About audio-descriptive commentary
Most partially sighted and blind people do not travel to football matches or live events where there is no audio-described commentary service. As such, they may be excluded from many cultural activities that most of society would take for granted. To ensure better inclusion within football stadia, an audio-described commentary service should be provided for match-going partially sighted and blind fans. This may also assist hard of hearing and Deaf fans.

Live commentary can be provided in a number of different formats and by using various mediums. An easy way to consider audio-commentary is to think about how a commentator usually delivers information via the radio and TV. Both are different in that the listener of a radio programme relies completely on the description of an event or match whereas a TV viewer will usually pick up much of the information in a visual context alongside a commentary or dialogue.

The key to a good audio-description service is to ensure a good commentator. At a live event, an audio-described commentator will provide a dedicated commentary with additional information for people without a visual view of the match or stadium activities.

The specially trained commentator provides additional narration that describes all significant visual information such as body language, facial expression, scenery, action, clothing, colours and anything else that is important to conveying the image, venue, match, event or surrounding ambience. During the match, the commentator should describe the on-pitch action rather than talking about statistics or tactics or providing lengthy summaries of previous action.
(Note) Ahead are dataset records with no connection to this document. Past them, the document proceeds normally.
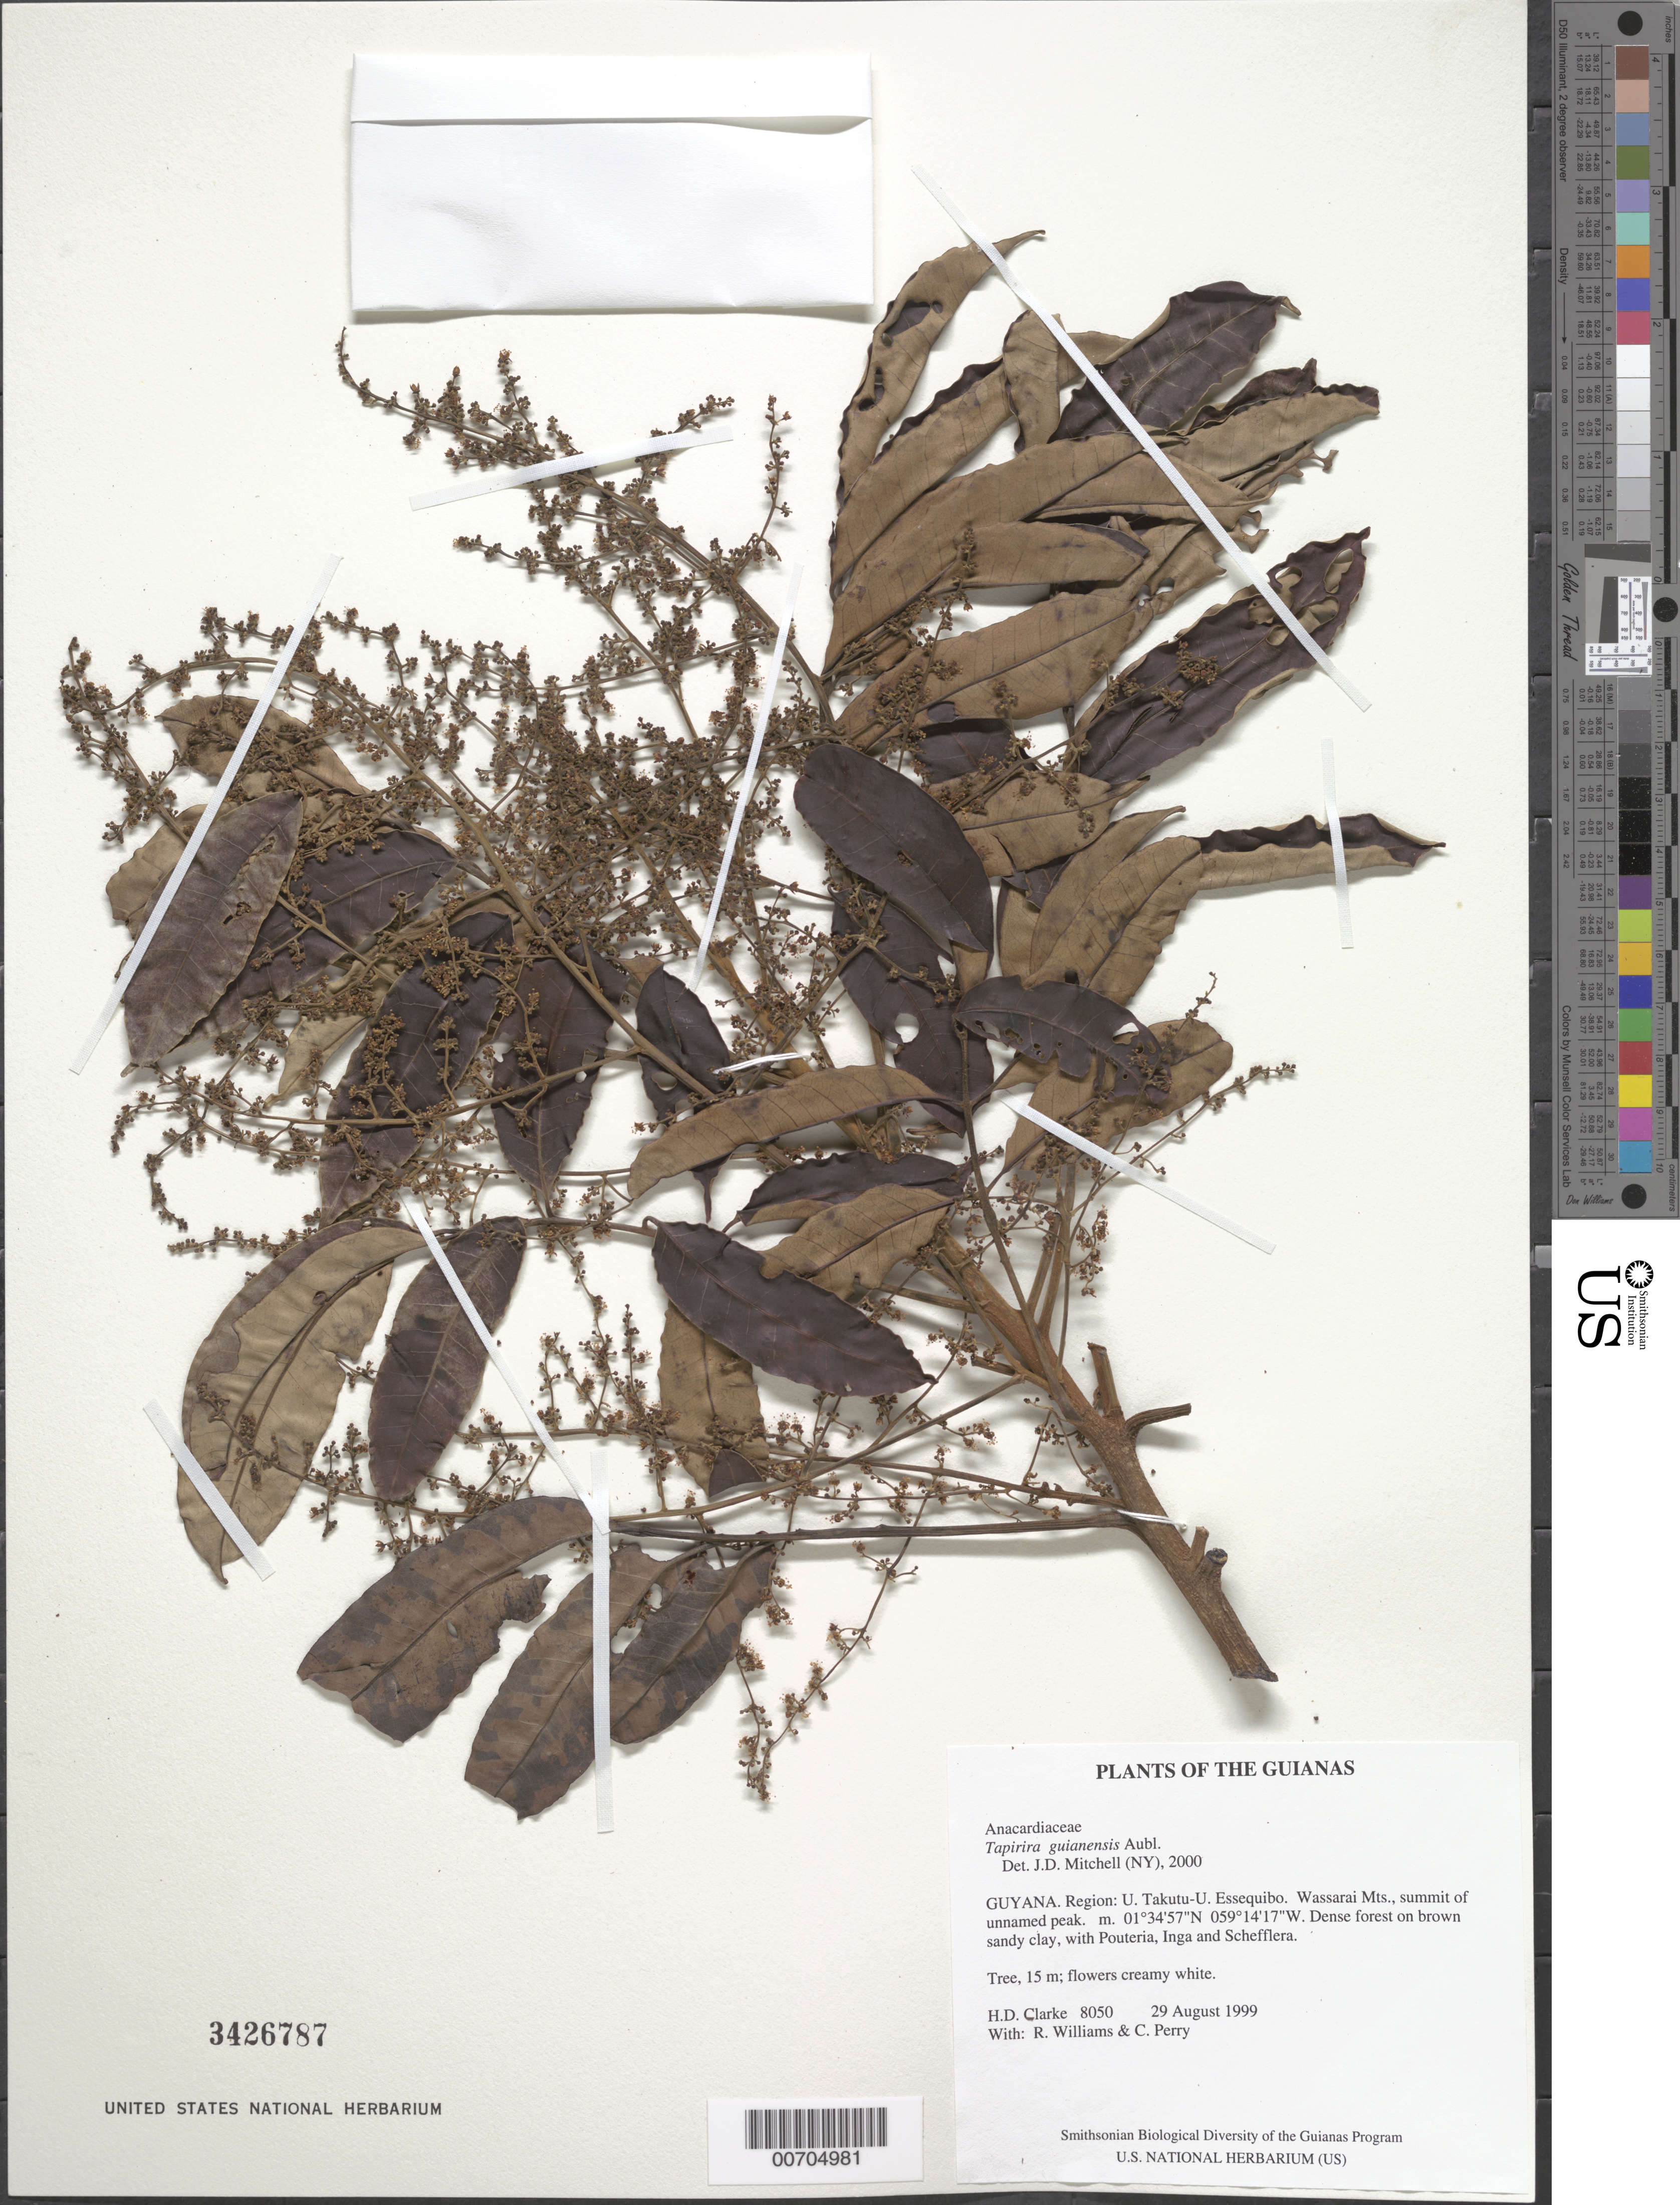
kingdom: Plantae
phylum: Tracheophyta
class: Magnoliopsida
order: Sapindales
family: Anacardiaceae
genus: Tapirira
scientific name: Tapirira guianensis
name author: Aubl.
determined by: Mitchell, John D.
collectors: H. D. Clarke, R. Williams & C. Perry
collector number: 8050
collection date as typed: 29 August 1999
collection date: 1999-08-29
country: Guyana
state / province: U. Takutu-U. Essequibo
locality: Wassarai Mts., summit of unnamed peak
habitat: Dense forest on brown sandy clay, with Pouteria, Inga and Schefflera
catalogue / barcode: US 3426787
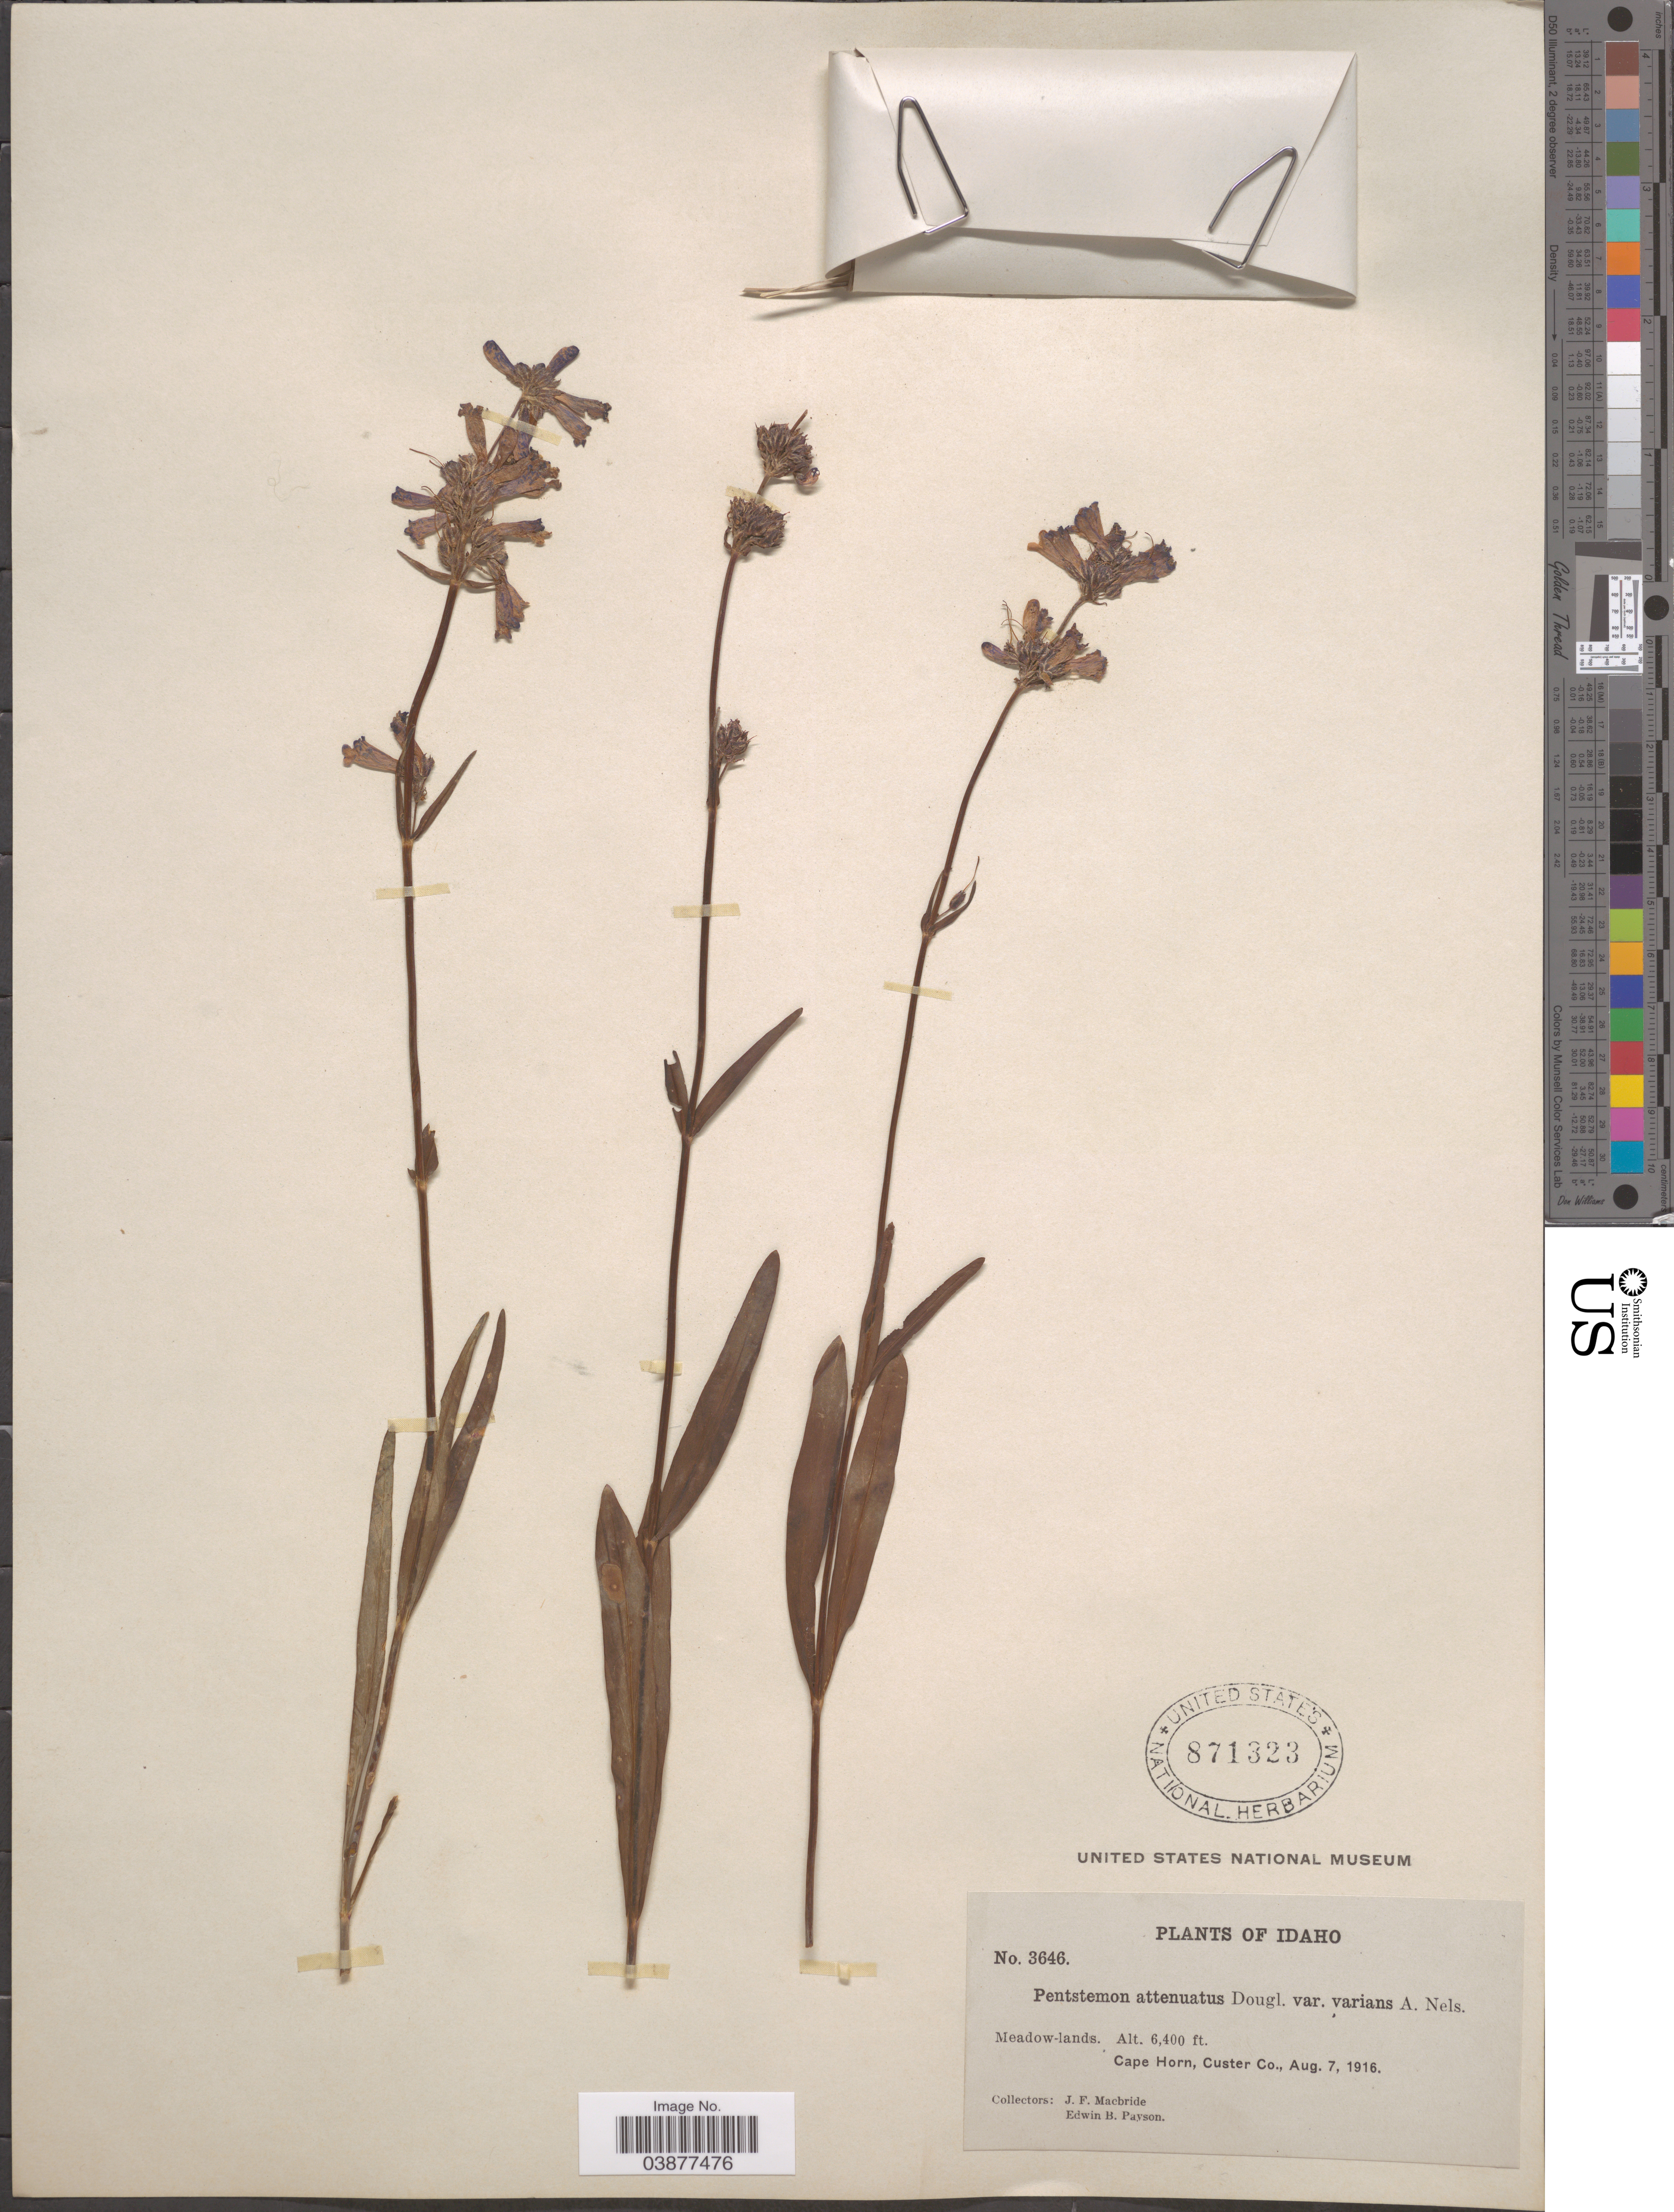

Their training should include an introduction to visual awareness followed by sessions on voice, technique, preparation and language.

In the context of a live football match, audio-descriptive commentary ensures that the partially sighted or blind fan (listener) has a complete understanding of the match he or she is attending and is able to more fully enjoy the match day experience alongside fellow fans.
To receive this dedicated service, a partially sighted or blind fan simply picks-up or tunes into the match day audio-described commentary via a headset (receiver) and the commentary is transmitted by the commentator (to the listener) via a transmitter that operates within the stadium bowl. The football club, stadium or venue should be prepared to provide this service. If you wish to consider this service at your venue please do contact CAFE for further advice.

The UEFA EURO 2012 Respect Inclusion – Football with No Limits project will train local volunteers as audio-descriptive commentators so that partially sighted and blind fans can enjoy the match day and stadium ambience alongside their fellow fans during UEFA EURO 2012.